Saved entries:
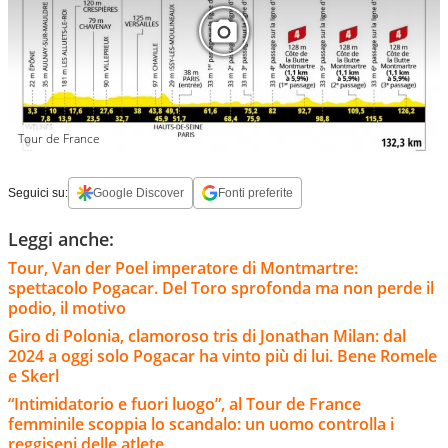
Tour de France
Seguici su:
Google Discover
Fonti preferite
Leggi anche:
Tour, Van der Poel imperatore di Montmartre:
spettacolo Pogacar. Del Toro sprofonda ma non perde il
podio, il motivo
Giro di Polonia, clamoroso tris di Jonathan Milan: dal
2024 a oggi solo Pogacar ha vinto più di lui. Bene Romele
e Skerl
“Intimidatorio e fuori luogo”, al Tour de France
femminile scoppia lo scandalo: un uomo controlla i
reggiseni delle atlete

*TASK BRIEF*: The required output is the exact run of lines from the one with "femminile scoppia lo" through the final line of the entries.

*ANSWER SECTION*:
femminile scoppia lo scandalo: un uomo controlla i
reggiseni delle atlete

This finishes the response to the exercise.